RECORDS PROVIDED:
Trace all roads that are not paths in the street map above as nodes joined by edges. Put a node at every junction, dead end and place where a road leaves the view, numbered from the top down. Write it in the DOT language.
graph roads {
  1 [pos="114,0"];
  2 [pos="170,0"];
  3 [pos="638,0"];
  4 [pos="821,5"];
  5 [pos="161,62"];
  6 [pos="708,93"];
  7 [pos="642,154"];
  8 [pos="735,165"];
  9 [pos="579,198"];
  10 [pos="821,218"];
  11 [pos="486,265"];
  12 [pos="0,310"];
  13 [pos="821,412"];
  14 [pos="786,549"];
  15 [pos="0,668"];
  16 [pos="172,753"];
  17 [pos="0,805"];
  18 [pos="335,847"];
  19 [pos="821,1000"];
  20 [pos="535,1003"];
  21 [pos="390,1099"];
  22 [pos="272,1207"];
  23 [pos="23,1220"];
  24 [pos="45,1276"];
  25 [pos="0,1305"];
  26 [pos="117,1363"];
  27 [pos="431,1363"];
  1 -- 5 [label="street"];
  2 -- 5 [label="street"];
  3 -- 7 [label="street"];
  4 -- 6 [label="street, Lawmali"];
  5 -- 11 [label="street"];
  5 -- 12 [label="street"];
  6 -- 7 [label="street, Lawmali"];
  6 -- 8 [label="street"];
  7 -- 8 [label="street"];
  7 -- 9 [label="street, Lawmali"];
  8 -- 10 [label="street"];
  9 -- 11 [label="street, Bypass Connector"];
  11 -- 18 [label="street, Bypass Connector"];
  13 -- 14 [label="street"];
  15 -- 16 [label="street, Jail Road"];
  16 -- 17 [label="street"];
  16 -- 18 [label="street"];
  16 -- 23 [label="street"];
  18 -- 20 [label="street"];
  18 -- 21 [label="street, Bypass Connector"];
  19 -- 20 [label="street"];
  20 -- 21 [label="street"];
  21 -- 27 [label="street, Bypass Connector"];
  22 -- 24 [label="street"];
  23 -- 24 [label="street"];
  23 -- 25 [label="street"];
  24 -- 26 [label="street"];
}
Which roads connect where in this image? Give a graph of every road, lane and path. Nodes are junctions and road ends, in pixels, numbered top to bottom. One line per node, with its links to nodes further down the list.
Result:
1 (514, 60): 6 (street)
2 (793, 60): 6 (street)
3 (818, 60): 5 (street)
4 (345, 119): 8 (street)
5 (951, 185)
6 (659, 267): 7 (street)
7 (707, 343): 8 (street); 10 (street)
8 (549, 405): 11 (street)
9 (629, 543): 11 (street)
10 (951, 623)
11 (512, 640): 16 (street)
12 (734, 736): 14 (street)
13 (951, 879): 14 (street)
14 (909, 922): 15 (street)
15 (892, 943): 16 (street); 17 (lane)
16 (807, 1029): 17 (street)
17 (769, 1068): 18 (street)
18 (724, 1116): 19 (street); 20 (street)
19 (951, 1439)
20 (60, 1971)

REQUIRED ACTION:
Give every entry once more, exactly as it reads.

RESULT OF THIS EXERCISE:
Trace all roads that are not paths in the street map above as nodes joined by edges. Put a node at every junction, dead end and place where a road leaves the view, numbered from the top down. Write it in the DOT language.
graph roads {
  1 [pos="114,0"];
  2 [pos="170,0"];
  3 [pos="638,0"];
  4 [pos="821,5"];
  5 [pos="161,62"];
  6 [pos="708,93"];
  7 [pos="642,154"];
  8 [pos="735,165"];
  9 [pos="579,198"];
  10 [pos="821,218"];
  11 [pos="486,265"];
  12 [pos="0,310"];
  13 [pos="821,412"];
  14 [pos="786,549"];
  15 [pos="0,668"];
  16 [pos="172,753"];
  17 [pos="0,805"];
  18 [pos="335,847"];
  19 [pos="821,1000"];
  20 [pos="535,1003"];
  21 [pos="390,1099"];
  22 [pos="272,1207"];
  23 [pos="23,1220"];
  24 [pos="45,1276"];
  25 [pos="0,1305"];
  26 [pos="117,1363"];
  27 [pos="431,1363"];
  1 -- 5 [label="street"];
  2 -- 5 [label="street"];
  3 -- 7 [label="street"];
  4 -- 6 [label="street, Lawmali"];
  5 -- 11 [label="street"];
  5 -- 12 [label="street"];
  6 -- 7 [label="street, Lawmali"];
  6 -- 8 [label="street"];
  7 -- 8 [label="street"];
  7 -- 9 [label="street, Lawmali"];
  8 -- 10 [label="street"];
  9 -- 11 [label="street, Bypass Connector"];
  11 -- 18 [label="street, Bypass Connector"];
  13 -- 14 [label="street"];
  15 -- 16 [label="street, Jail Road"];
  16 -- 17 [label="street"];
  16 -- 18 [label="street"];
  16 -- 23 [label="street"];
  18 -- 20 [label="street"];
  18 -- 21 [label="street, Bypass Connector"];
  19 -- 20 [label="street"];
  20 -- 21 [label="street"];
  21 -- 27 [label="street, Bypass Connector"];
  22 -- 24 [label="street"];
  23 -- 24 [label="street"];
  23 -- 25 [label="street"];
  24 -- 26 [label="street"];
}
Which roads connect where in this image? Give a graph of every road, lane and path. Nodes are junctions and road ends, in pixels, numbered top to bottom. One line per node, with its links to nodes further down the list.
Result:
1 (514, 60): 6 (street)
2 (793, 60): 6 (street)
3 (818, 60): 5 (street)
4 (345, 119): 8 (street)
5 (951, 185)
6 (659, 267): 7 (street)
7 (707, 343): 8 (street); 10 (street)
8 (549, 405): 11 (street)
9 (629, 543): 11 (street)
10 (951, 623)
11 (512, 640): 16 (street)
12 (734, 736): 14 (street)
13 (951, 879): 14 (street)
14 (909, 922): 15 (street)
15 (892, 943): 16 (street); 17 (lane)
16 (807, 1029): 17 (street)
17 (769, 1068): 18 (street)
18 (724, 1116): 19 (street); 20 (street)
19 (951, 1439)
20 (60, 1971)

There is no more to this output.